▸ DIRECTIONS
Find how many lines in this data contain the string "pprint". Respond with only that number.

▸ PROVIDED INFORMATION
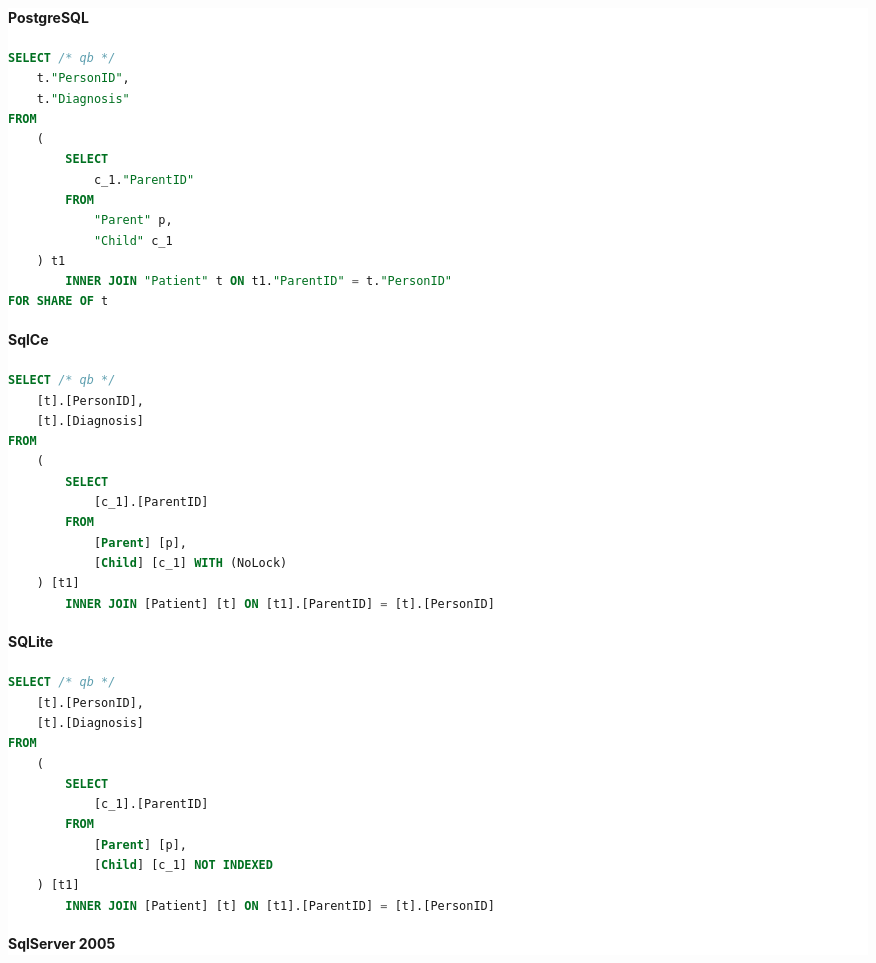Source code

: #### PostgreSQL

```sql
SELECT /* qb */
    t."PersonID",
    t."Diagnosis"
FROM
    (
        SELECT
            c_1."ParentID"
        FROM
            "Parent" p,
            "Child" c_1
    ) t1
        INNER JOIN "Patient" t ON t1."ParentID" = t."PersonID"
FOR SHARE OF t
```

#### SqlCe

```sql
SELECT /* qb */
    [t].[PersonID],
    [t].[Diagnosis]
FROM
    (
        SELECT
            [c_1].[ParentID]
        FROM
            [Parent] [p],
            [Child] [c_1] WITH (NoLock)
    ) [t1]
        INNER JOIN [Patient] [t] ON [t1].[ParentID] = [t].[PersonID]
```

#### SQLite

```sql
SELECT /* qb */
    [t].[PersonID],
    [t].[Diagnosis]
FROM
    (
        SELECT
            [c_1].[ParentID]
        FROM
            [Parent] [p],
            [Child] [c_1] NOT INDEXED
    ) [t1]
        INNER JOIN [Patient] [t] ON [t1].[ParentID] = [t].[PersonID]
```

#### SqlServer 2005
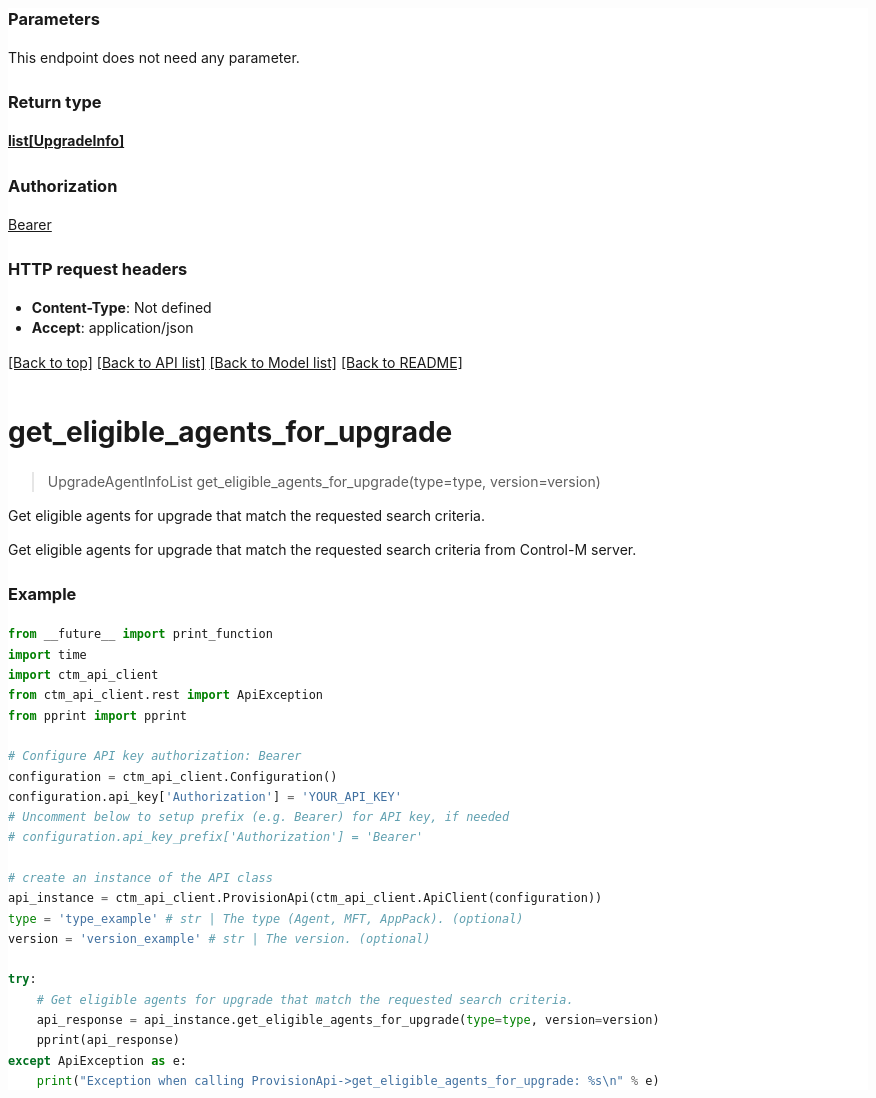 ### Parameters
This endpoint does not need any parameter.

### Return type

[**list[UpgradeInfo]**](UpgradeInfo.md)

### Authorization

[Bearer](../README.md#Bearer)

### HTTP request headers

 - **Content-Type**: Not defined
 - **Accept**: application/json

[[Back to top]](#) [[Back to API list]](../README.md#documentation-for-api-endpoints) [[Back to Model list]](../README.md#documentation-for-models) [[Back to README]](../README.md)

# **get_eligible_agents_for_upgrade**
> UpgradeAgentInfoList get_eligible_agents_for_upgrade(type=type, version=version)

Get eligible agents for upgrade that match the requested search criteria.

Get eligible agents for upgrade that match the requested search criteria from Control-M server.

### Example
```python
from __future__ import print_function
import time
import ctm_api_client
from ctm_api_client.rest import ApiException
from pprint import pprint

# Configure API key authorization: Bearer
configuration = ctm_api_client.Configuration()
configuration.api_key['Authorization'] = 'YOUR_API_KEY'
# Uncomment below to setup prefix (e.g. Bearer) for API key, if needed
# configuration.api_key_prefix['Authorization'] = 'Bearer'

# create an instance of the API class
api_instance = ctm_api_client.ProvisionApi(ctm_api_client.ApiClient(configuration))
type = 'type_example' # str | The type (Agent, MFT, AppPack). (optional)
version = 'version_example' # str | The version. (optional)

try:
    # Get eligible agents for upgrade that match the requested search criteria.
    api_response = api_instance.get_eligible_agents_for_upgrade(type=type, version=version)
    pprint(api_response)
except ApiException as e:
    print("Exception when calling ProvisionApi->get_eligible_agents_for_upgrade: %s\n" % e)
```
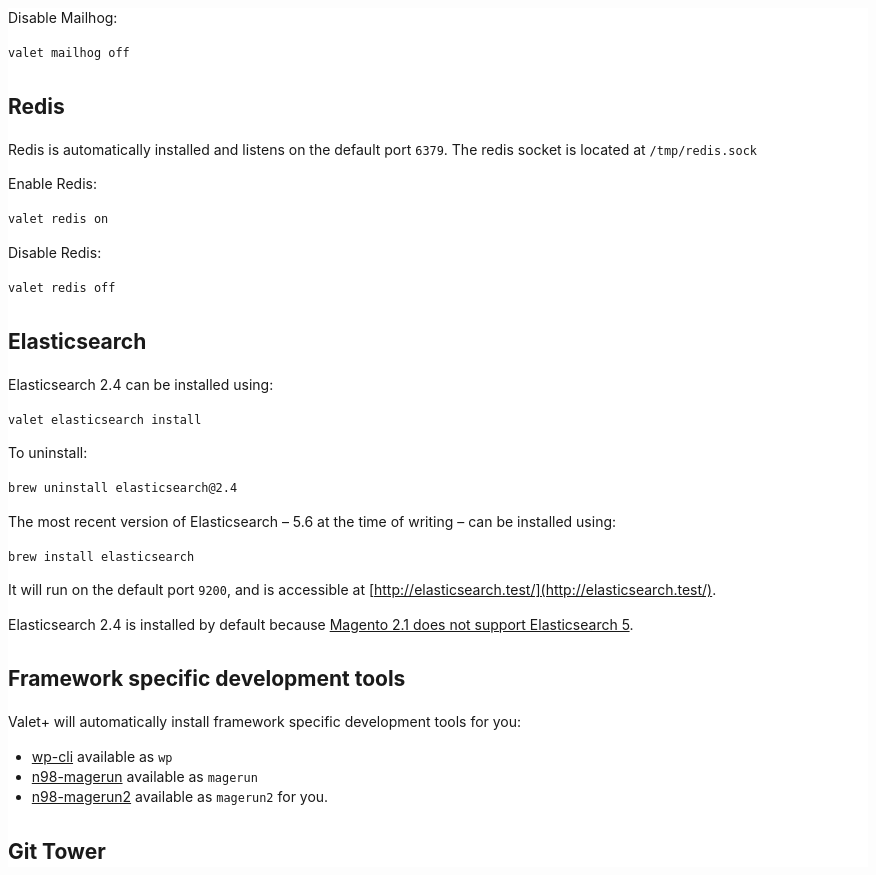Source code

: Disable Mailhog:

```
valet mailhog off
```

## Redis

Redis is automatically installed and listens on the default port `6379`. The redis socket is located at `/tmp/redis.sock`

Enable Redis:

```
valet redis on
```

Disable Redis:

```
valet redis off
```

## Elasticsearch

Elasticsearch 2.4 can be installed using:

```
valet elasticsearch install
```

To uninstall:

```
brew uninstall elasticsearch@2.4
```

The most recent version of Elasticsearch – 5.6 at the time of writing – can be installed using:

```
brew install elasticsearch
```

It will run on the default port `9200`, and is accessible at [http://elasticsearch.test/](http://elasticsearch.test/).

Elasticsearch 2.4 is installed by default because [Magento 2.1 does not support Elasticsearch 5](http://devdocs.magento.com/guides/v2.1/config-guide/elasticsearch/es-overview.html).

## Framework specific development tools

Valet+ will automatically install framework specific development tools for you:

- [wp-cli](http://wp-cli.org/) available as `wp`
- [n98-magerun](https://github.com/netz98/n98-magerun) available as `magerun`
- [n98-magerun2](https://github.com/netz98/n98-magerun2) available as `magerun2` for you.

## Git Tower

▸ ANSWER TO THIS EXERCISE
2